1. Field of the Invention
The present invention relates to a hydraulic control system of an automatic transmission, in particular, to a control system of an engaging force of frictional elements during a shift operation.
2. Related Art
Generally, an automatic transmission for an automotive vehicle is provided with a torque converter and a shift speed mechanism which is combined with the torque converter. A plurality of frictional elements of the shift speed mechanism is selectively switched to change a power transmitting path to establish a predetermined shift stage in accordance with a driver's need and/or an driving condition. For this purpose, the automatic transmission is provided with a hydraulic control circuit which produces a line pressure for engaging the frictional elements. If the line pressure is too low compared with an input torque for a frictional element, a torque transmission amount of the frictional element is short to transmit a desired torque amount. Conversely, when the line pressure is too high, for instance, a torque amount for driving an oil pump is increased beyond an appropriate level to consume an engine output undesirably. This means the fuel consumption efficiency is deteriorated.
In view of this, the line pressure is controlled based on a throttle valve opening by which the engine output torque is controlled because the input torque introduced to the frictional element generally corresponds to the engine output torque. As a result, the line pressure is controlled so as to match the line pressure to the input torque of the frictional element.
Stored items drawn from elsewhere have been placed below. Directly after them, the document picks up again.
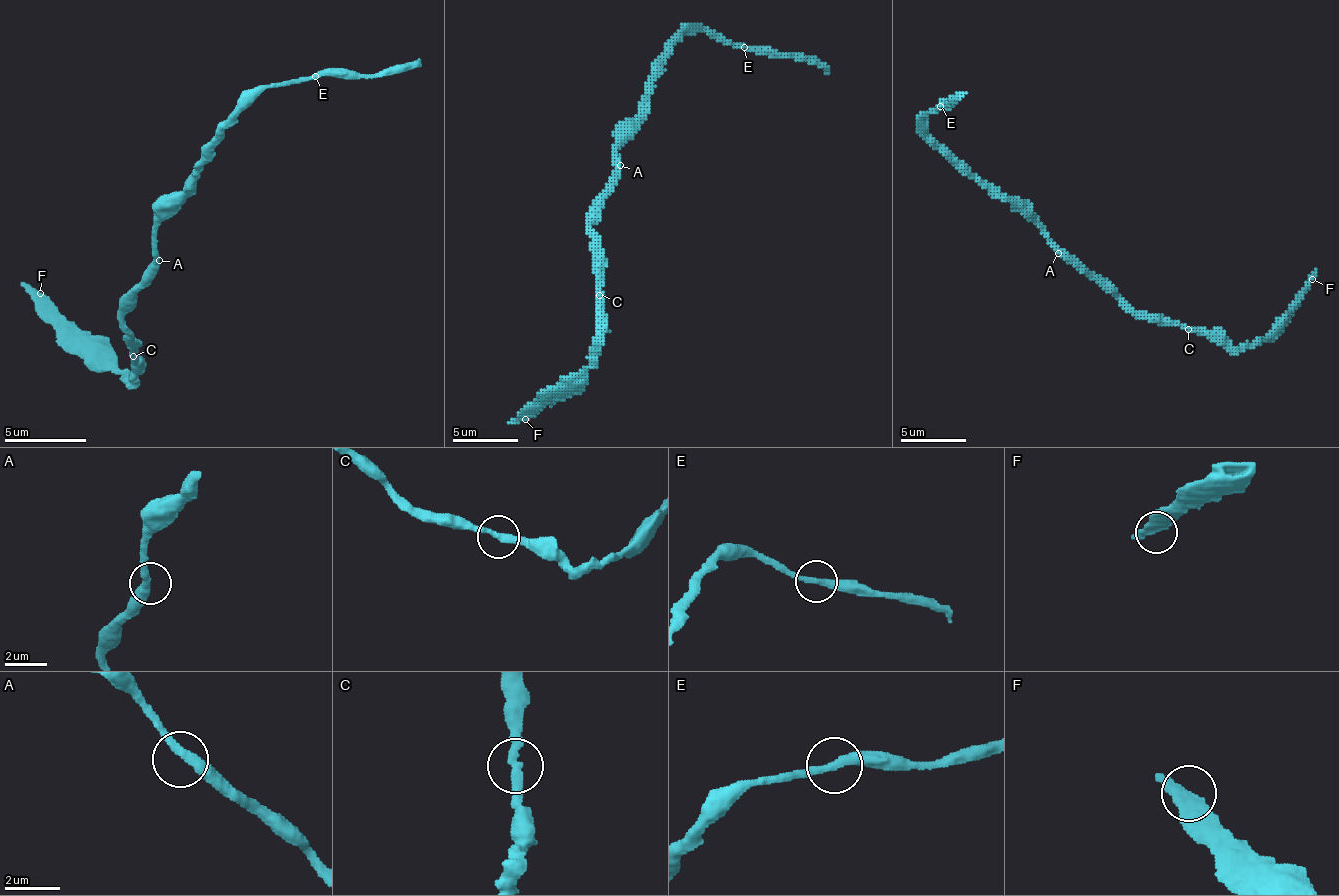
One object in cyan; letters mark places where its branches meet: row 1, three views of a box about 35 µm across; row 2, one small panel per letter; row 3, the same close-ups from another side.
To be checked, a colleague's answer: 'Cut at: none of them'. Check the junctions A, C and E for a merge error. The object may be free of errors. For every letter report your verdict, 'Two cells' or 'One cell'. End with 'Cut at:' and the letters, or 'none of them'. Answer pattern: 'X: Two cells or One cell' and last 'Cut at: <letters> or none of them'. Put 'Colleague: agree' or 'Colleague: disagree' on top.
Colleague: agree
A: One cell
C: One cell
E: One cell
Cut at: none of them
Meanwhile, in order to avoid a substantial change in a vehicle speed during the shift operation, an input speed (turbine speed ) is changed so as to a target gear ratio. In an up-shift operation in which the input speed is reduced, a torque amount of the frictional element involved in the shift operation is increased by an amount for an inertia torque which is necessary to reduce the turbine speed. On the contrary, in a down-shift condition in the case where the input speed is increased, the torque amount of the frictional element involved in the shift operation is reduced by an amount for the inertial torque which is necessary to increase the input speed.
Thus, an optimized line pressure cannot be obtained only by setting the line pressure based on the input torque introduced to the shift speed mechanism. As a result, the line pressure does not correspond to the required hydraulic pressure for the frictional element. For example, when the line pressure is too high relative to the required pressure, the shift operation period is undesirably shortened to produce an uncomfortable shift shock. When the line pressure is too low relative to the required hydraulic pressure, the shift operation period is undesirably elongated so that a shift feeling is deteriorated.
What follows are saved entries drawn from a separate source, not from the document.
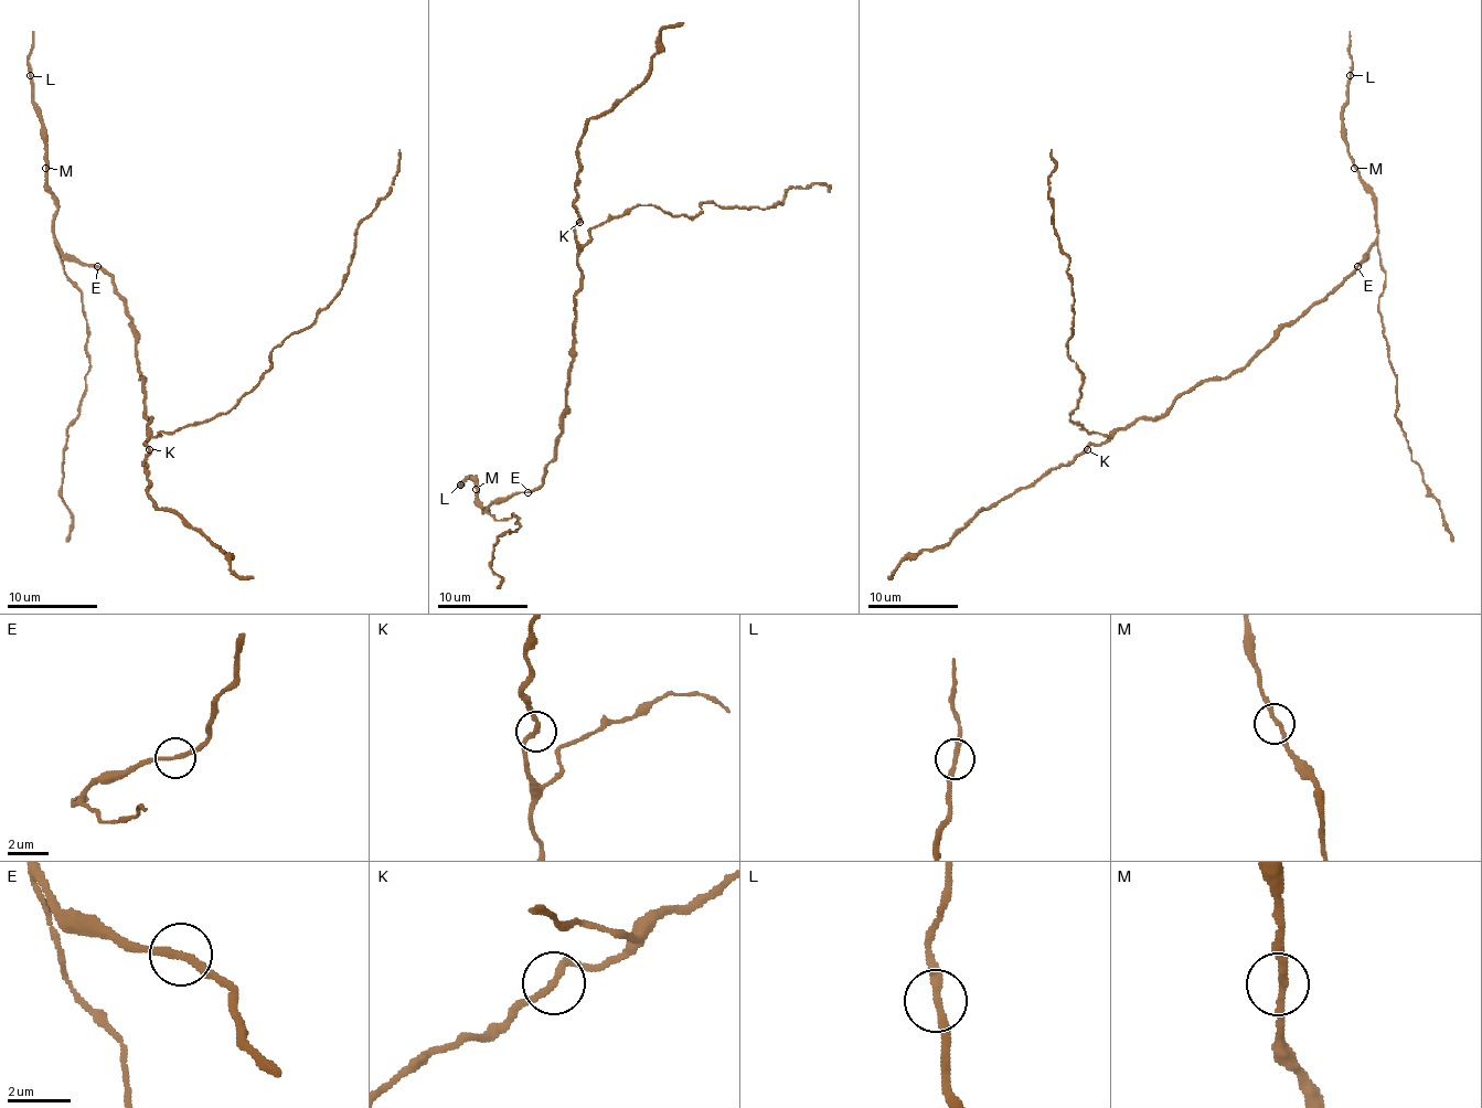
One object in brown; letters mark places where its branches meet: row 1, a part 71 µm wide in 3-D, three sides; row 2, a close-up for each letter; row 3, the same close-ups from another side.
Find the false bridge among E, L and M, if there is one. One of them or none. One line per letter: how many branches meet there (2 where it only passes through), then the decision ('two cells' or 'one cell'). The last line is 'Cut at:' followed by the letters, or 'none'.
E: 2 | one cell
L: 2 | one cell
M: 2 | one cell
Cut at: none

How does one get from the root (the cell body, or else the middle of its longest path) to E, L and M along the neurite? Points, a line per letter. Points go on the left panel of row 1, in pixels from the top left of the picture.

In order to deal with the above problem, Japanese Patent post-examination publication No. 4-74099 discloses that a operation pressure or the line pressure is determined taking account of the input torque introduced to the shift speed mechanism and the inertia torque caused by a speed change in the shift speed mechanism during the shift operation. This technique focuses on the fact that the engine speed is changed so as to correspond to the output speed of the shift speed mechanism. According to the above control disclosed in the Japanese publication No. 4-74099 which was opened to the public in 1992, it is expected that the shift operation can be completed in a shortened time period without producing an undesirable shift shock.
On the other hand, Japanese Post-examination publication No. 1-98745, which was opened to the public in 1989, discloses a control in which a change rate of the input speed of the shift speed mechanism is detected so that the working hydraulic pressure (including the line pressure) for a next shift operation is compensated by means of a learning control based on a difference between the change rate and a predetermined target speed change rate. Japanese Post-examination publication No. 1-15006, which was opened to the public in 1989, discloses a control in which the operating hydraulic pressure in a later stage of the shift operation for a hydraulic circuit having an accumulator damping the is operating pressure introduced to the frictional elements compensated by means of the learning control based on the comparison between the speed change rate in the shift speed mechanism and a predetermined speed change rate.
There is a following problem in the control as disclosed in the Japanese patent publication No. 4-72099 in which the operating pressure is determined based on the input torque introduced to the shift speed mechanism and the inertia torque.
The characteristics of the automatic transmissions depend on the products due to variations between elements thereof as well as the engines which are combined with the automatic transmissions. Thus, in order to obtain the optimized shift speed characteristics, it is necessary to tune each of the combinations of the automatic transmission and engine. Otherwise, the working efficiency is deteriorated. Even if the optimized tuning is made at the beginning, the shift speed characteristics are changed as the time goes.
In order to cope with this problem, it is proposed that the operating pressure applied to the frictional element during the shift operation is compensated by means of the learning control utilizing the control as disclosed in the Japanese patent publications Nos. 1-98745 and 1-150056.
It should, however, be noted that the compensation is made for the hydraulic pressure corresponding to the total value of the input torque and inertia torque in the control as disclosed in the above Japanese patent publication. Consequently, for example, the result of the learning control in the high altitude where an intake air density is relatively low is different from that in the low altitude where the intake air density is relatively high. As a result, the shift operation time period is slightly changed, for example, just after the vehicle is moved between the low and high altitudes. This means that such control cannot follow up the change of the circumstance.
In addition, the conventional learning control produces a relatively large variation in the result of the learning control so that a sophisticated result of the learning control cannot be obtained.